How unusual is it for Crown Publishing to make a pre-emptive bid?

We don't do it very often. We usually wait and see what the market forces dictate as the price of the book. But we just felt we were the right publisher for this and there was such collective enthusiasm across all departments fueled by the acquiring editor, Annik Lafarge, who will be Vanessa's editor.

Vanessa Leggett was a freelance writer without a contract when she started researching the case, and she had published little, if any, writing before that. How much did that concern you?

The question had always been: Can she write? She hadn't written a book before and we couldn't even find any journalism she'd published. But that question was answered pretty much to everyone's satisfaction when we got her proposal and then we had the meeting the next day and that really closed it for us. She was just terrific-poised, confident, extremely articulate, authoritative and really courageous.

If she hadn't given us such a detailed proposal with three sample chapters that displayed a very riveting quality of narrative skills, I can't imagine we would have been this enthusiastic. But what she's demonstrated is that this is a really rich, complicated, multitiered story. And she's managing to interweave all the layers, thus far, beautifully.

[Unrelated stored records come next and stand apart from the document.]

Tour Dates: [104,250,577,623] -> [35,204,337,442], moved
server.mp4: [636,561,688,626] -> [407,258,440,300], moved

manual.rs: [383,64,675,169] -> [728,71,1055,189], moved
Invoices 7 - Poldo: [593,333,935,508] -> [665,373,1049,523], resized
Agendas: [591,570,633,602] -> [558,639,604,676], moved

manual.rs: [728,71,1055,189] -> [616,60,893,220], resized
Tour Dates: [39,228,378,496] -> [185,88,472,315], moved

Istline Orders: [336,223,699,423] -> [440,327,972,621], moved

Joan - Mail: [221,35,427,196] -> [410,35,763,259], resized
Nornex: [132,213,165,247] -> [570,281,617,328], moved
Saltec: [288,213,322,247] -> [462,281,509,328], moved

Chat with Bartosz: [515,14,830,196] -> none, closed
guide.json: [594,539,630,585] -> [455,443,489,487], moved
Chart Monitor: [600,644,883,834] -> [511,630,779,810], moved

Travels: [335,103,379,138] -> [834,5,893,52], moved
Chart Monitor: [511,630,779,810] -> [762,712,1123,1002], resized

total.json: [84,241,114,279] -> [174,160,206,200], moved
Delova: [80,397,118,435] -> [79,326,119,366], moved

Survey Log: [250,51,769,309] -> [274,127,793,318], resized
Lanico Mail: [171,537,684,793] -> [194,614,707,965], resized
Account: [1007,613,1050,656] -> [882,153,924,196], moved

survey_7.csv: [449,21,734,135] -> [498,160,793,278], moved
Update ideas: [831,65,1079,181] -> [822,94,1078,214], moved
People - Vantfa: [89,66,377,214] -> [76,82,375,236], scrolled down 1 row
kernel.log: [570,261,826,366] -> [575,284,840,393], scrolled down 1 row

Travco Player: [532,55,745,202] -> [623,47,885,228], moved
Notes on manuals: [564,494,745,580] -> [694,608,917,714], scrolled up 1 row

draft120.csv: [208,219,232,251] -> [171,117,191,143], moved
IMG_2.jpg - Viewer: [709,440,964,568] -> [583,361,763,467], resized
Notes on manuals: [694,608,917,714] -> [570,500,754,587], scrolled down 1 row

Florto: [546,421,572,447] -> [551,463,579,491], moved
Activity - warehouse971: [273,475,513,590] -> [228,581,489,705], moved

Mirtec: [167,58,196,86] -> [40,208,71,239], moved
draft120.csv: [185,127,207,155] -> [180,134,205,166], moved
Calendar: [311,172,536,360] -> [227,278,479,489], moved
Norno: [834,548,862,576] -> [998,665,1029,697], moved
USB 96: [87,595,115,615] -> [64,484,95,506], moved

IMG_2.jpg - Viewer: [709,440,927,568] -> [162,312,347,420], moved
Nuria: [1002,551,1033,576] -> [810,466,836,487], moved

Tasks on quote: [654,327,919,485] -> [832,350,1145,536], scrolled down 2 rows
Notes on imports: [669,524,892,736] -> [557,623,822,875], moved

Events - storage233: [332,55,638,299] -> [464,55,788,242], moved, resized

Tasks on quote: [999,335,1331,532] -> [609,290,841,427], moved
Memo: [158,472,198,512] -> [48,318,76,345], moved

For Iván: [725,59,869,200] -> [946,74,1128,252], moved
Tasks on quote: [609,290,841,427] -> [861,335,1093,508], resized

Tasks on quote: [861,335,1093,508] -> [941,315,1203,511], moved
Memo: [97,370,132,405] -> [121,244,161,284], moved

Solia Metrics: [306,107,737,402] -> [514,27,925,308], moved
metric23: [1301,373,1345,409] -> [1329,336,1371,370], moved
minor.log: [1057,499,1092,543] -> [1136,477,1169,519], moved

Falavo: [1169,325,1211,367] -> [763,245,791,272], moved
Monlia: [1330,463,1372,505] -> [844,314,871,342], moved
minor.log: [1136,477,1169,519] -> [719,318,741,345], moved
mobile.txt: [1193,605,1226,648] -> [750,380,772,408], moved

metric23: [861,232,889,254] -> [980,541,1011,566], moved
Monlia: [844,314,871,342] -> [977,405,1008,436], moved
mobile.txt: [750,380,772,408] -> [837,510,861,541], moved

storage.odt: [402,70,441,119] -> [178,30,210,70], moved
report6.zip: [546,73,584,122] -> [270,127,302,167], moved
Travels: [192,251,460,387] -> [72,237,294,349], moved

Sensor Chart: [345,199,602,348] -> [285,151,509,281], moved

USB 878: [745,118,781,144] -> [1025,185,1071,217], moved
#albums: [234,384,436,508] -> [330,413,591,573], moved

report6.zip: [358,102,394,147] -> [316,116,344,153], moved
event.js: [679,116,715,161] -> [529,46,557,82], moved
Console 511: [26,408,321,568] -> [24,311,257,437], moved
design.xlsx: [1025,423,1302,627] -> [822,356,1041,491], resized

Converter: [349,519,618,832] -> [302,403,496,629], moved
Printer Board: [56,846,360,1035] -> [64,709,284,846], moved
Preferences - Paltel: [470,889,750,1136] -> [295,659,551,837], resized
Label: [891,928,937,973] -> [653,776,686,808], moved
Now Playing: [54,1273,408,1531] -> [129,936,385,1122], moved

Do you think "The Murder of the Bookie's Wife" will be a best seller?

I think it probably will. I think there is a very good chance it will be but it's hard to say for sure at this early stage.

Initially, Leggett started out writing the book about Doris Angleton's 1997 murder in River Oaks. How much will she be a part of this story now?

Certainly the focus has changed but I wouldn't say that Vanessa is the focus of the story. She is still focusing on the murder of Doris Angleton and the search for justice. But she has done a fine job of interweaving how she has become a character and a significant player in this story.

Are we going to see any of the information she was unwilling to give the FBI in the book?

Yes. I really don't feel I am at liberty to say what. I will say that there was quite a bit of information that was new to all of us that came forward to us at the meeting and that will be in the book.

Are there concerns that revealing this information might be an obstruction of justice, or that it might violate confidentiality agreements she had with her sources?

We are convinced that there is no way she is obstructing justice.

You've taken a chance on other newcomers, like publishing a book on entertaining by Martha Stewart back in 1982, well before she became a star. You still publish Martha Stewart's books. Do you foresee similar success for Leggett?

Rather than compare her to Martha Stewart, I would say there is a more relevant comparison to Dominick Dunne. In general, we do tend to work with our authors to become "house authors"-to grow with them. For example, we published all of Jean Auel's books, which is on my mind since her latest book went on sale yesterday. "The Clan of the Cave Bear" was the first in her series and this book, "The Shelters of Stone," is her fifth-and there was a 12-year wait in between. We weren't sure whether or not her readership might have been diminished in the intervening years. But any question we might have had has been answered to a great extent by first-day sales which were unbelievable, far above our expectations. We have also published everything Martha Stewart wrote-from that first book forward.